EXCERPT:
Excerpt from NSW Crown Solicitors Office on linkedin The decision in Kurraba Group Pty Ltd…

Off the record
Obtaining court transcripts can cost thousands of dollars for a single day of proceedings, but the documents can contain errors, missing text, and even wrong attribution, frustrating legal practitioners who say the flaws impede justice.
By the Specialist Reporting Team’s Heidi Davoren ABC News
Justice is being obstructed by inaccurate court transcripts — including some where potentially prejudicial comments by judges were missing, according to a slew of legal practitioners interviewed by the ABC.
The prohibitive cost of obtaining transcripts also meant some appeals were not even being considered, lawyers warned.
There are now calls for change, including the cancellation of a lucrative contract with the foreign company that provides the transcripts, and for the raw audio files to be provided to litigants as a matter of course.
The ABC spoke to nine legal practitioners for this story but four declined to go on the record — some saying they feared that speaking out could lead to reprisals from judges in ongoing or subsequent court cases.
Four practitioners said erroneous transcripts in cases they had worked on affected how their cases progressed.
Some said inappropriate or biased comments from the judge were missing from the transcript, making it impossible to lodge an appeal on those grounds.
Transcripts seen by the ABC attributed dialogue to the wrong person, named the wrong legal practitioners, contained an abundance of typographical errors, and one transcript had more than two hours of proceedings missing entirely.
The court later included the missing hours of dialogue, which totalled 29 pages, after a parent in the matter raised it with the judge’s associate.
According to the parent, more than one transcript in their case contained errors, forcing them to repeatedly raise it with the court, and ultimately, hindering their case.

GIVEN INFORMATION:
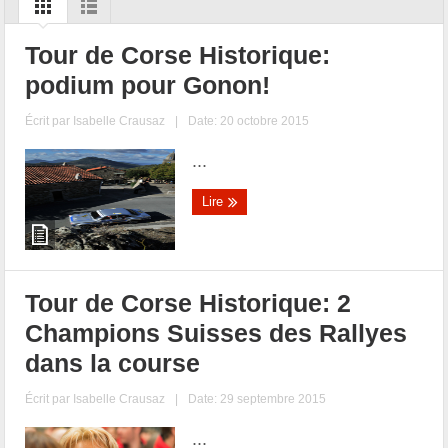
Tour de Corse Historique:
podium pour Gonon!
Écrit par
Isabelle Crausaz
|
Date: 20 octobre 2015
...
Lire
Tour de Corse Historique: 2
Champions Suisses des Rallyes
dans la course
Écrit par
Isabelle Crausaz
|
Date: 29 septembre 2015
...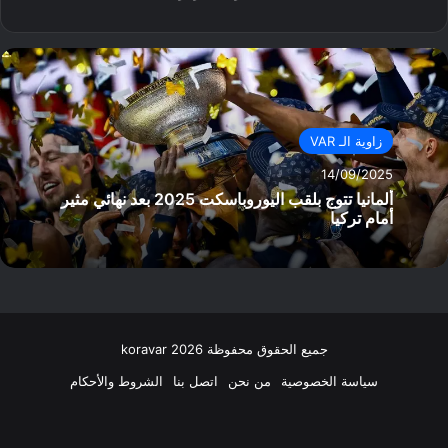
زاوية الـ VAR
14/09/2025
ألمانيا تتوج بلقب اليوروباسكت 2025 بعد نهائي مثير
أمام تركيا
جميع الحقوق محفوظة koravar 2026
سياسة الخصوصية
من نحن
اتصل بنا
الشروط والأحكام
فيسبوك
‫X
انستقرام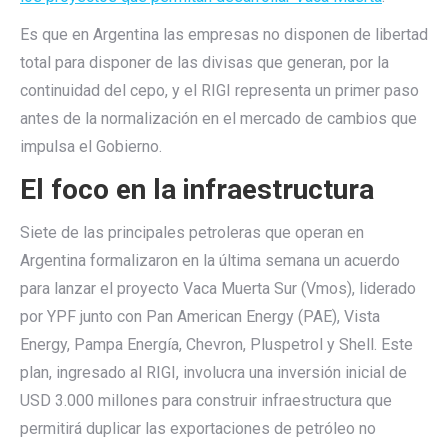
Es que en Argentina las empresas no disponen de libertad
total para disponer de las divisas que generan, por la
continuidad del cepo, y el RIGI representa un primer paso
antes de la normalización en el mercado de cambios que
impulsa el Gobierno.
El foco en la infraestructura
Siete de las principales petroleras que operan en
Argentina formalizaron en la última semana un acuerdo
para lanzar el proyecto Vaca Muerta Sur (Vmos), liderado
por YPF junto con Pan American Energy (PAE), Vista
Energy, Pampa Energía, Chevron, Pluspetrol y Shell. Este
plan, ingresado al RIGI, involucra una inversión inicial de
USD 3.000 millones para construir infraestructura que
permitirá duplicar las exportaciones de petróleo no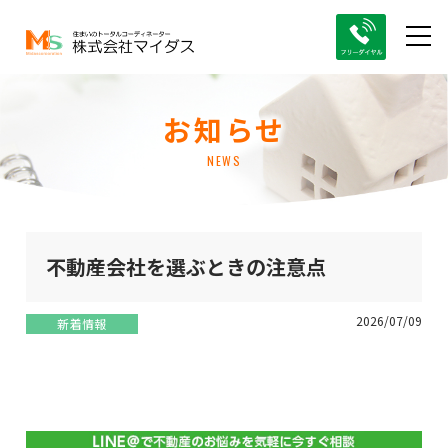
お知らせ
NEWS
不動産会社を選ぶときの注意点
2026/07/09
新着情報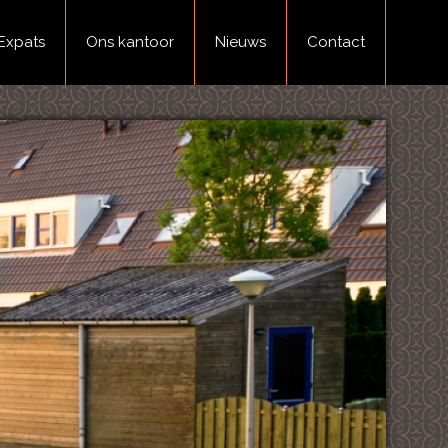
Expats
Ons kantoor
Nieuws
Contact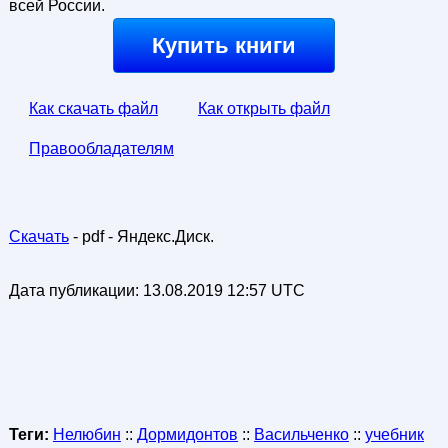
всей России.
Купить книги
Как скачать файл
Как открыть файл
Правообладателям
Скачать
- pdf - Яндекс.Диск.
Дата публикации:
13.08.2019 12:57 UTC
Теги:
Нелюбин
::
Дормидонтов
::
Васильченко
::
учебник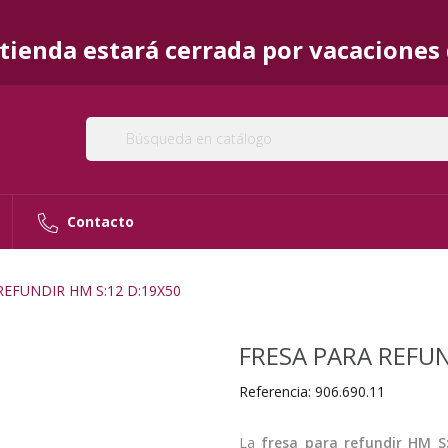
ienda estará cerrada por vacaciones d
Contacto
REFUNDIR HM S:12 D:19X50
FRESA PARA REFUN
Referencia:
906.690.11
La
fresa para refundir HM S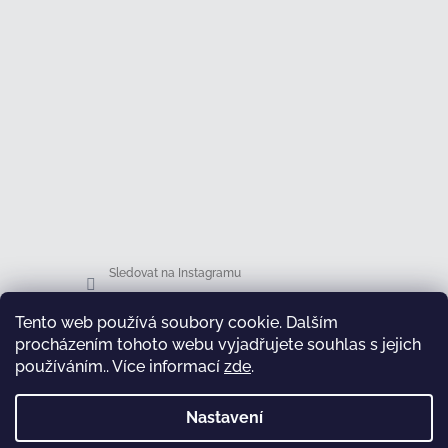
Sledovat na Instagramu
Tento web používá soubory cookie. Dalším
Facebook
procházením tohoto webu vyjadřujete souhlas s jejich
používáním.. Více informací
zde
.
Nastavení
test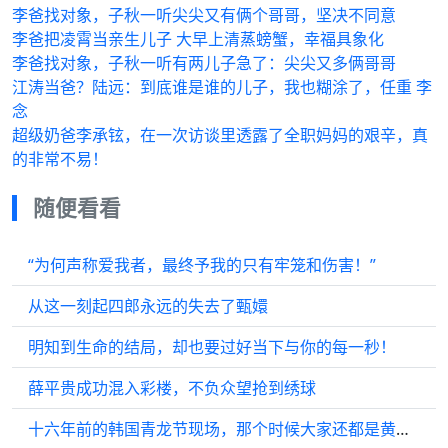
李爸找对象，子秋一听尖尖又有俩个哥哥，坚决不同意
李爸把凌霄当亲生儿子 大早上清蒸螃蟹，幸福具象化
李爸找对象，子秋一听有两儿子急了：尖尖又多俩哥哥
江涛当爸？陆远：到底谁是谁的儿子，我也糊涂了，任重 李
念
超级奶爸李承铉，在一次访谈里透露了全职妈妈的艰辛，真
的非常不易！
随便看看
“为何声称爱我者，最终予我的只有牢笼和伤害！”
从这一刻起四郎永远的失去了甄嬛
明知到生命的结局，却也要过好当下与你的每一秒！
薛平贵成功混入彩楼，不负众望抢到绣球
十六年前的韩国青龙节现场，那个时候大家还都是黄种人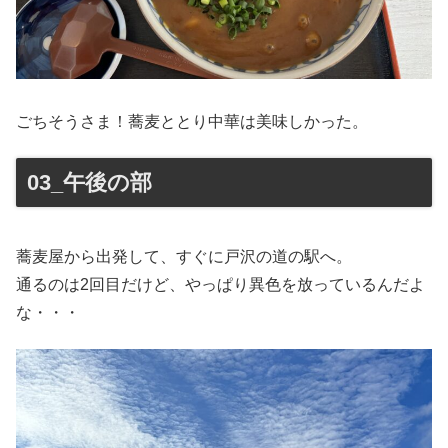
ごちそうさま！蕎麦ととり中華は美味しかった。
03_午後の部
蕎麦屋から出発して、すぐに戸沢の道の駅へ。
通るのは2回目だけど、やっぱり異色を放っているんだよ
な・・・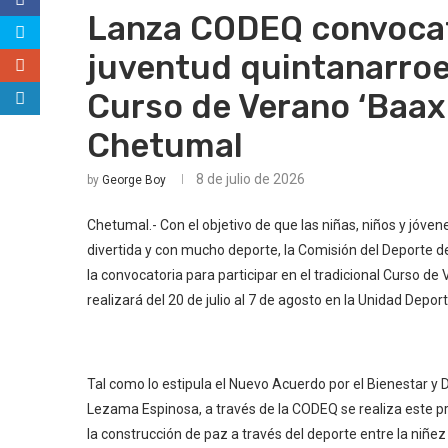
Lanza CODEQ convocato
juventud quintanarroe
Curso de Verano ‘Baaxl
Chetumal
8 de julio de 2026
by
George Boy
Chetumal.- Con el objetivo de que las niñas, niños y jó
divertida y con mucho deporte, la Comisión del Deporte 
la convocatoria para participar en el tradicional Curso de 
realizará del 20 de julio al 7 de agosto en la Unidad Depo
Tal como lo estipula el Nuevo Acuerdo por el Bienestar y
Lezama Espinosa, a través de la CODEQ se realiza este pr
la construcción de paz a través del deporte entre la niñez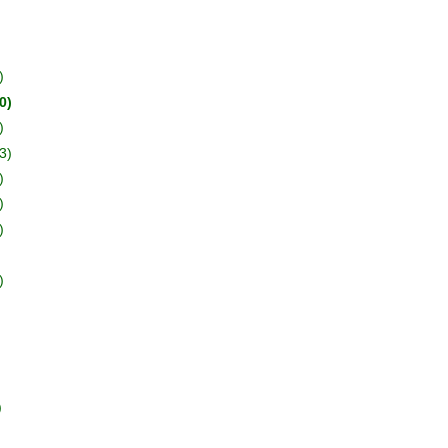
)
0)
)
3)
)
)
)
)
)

...

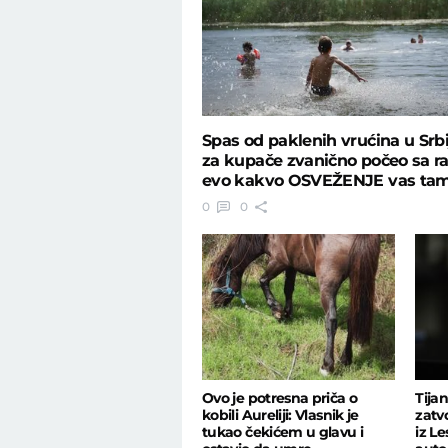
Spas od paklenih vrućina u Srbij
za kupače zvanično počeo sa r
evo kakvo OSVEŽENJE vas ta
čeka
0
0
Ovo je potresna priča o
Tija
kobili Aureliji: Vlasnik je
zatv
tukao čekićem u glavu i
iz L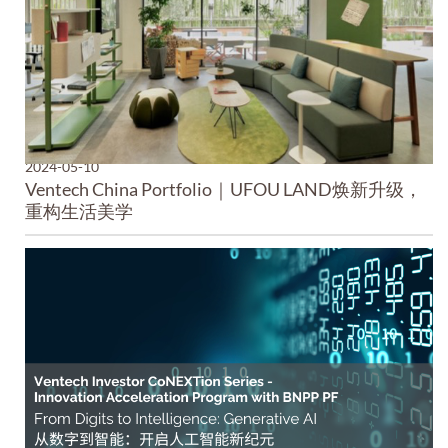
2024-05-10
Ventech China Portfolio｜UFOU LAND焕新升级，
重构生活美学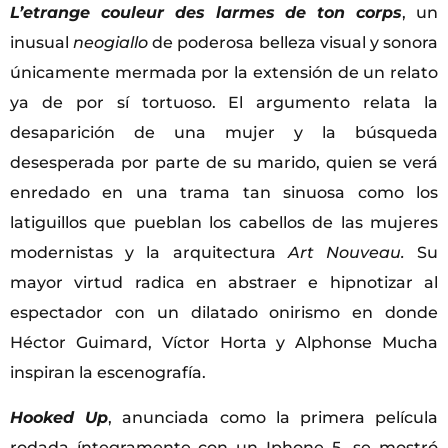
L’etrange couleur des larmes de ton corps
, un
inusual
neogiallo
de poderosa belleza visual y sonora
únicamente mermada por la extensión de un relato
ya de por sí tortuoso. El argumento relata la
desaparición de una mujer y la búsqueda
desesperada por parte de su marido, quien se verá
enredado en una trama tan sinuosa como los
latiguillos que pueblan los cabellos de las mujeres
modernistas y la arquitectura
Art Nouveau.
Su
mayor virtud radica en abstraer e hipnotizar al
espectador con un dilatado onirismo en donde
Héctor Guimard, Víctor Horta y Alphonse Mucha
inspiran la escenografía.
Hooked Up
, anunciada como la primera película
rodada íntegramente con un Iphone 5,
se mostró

YOUR TASK: Print the stretch of the court transcripts article from "Excerpt from NSW" through "considered, lawyers warned.".

ANSWER FOR THIS EXERCISE:
Excerpt from NSW Crown Solicitors Office on linkedin The decision in Kurraba Group Pty Ltd…

Off the record
Obtaining court transcripts can cost thousands of dollars for a single day of proceedings, but the documents can contain errors, missing text, and even wrong attribution, frustrating legal practitioners who say the flaws impede justice.
By the Specialist Reporting Team’s Heidi Davoren ABC News
Justice is being obstructed by inaccurate court transcripts — including some where potentially prejudicial comments by judges were missing, according to a slew of legal practitioners interviewed by the ABC.
The prohibitive cost of obtaining transcripts also meant some appeals were not even being considered, lawyers warned.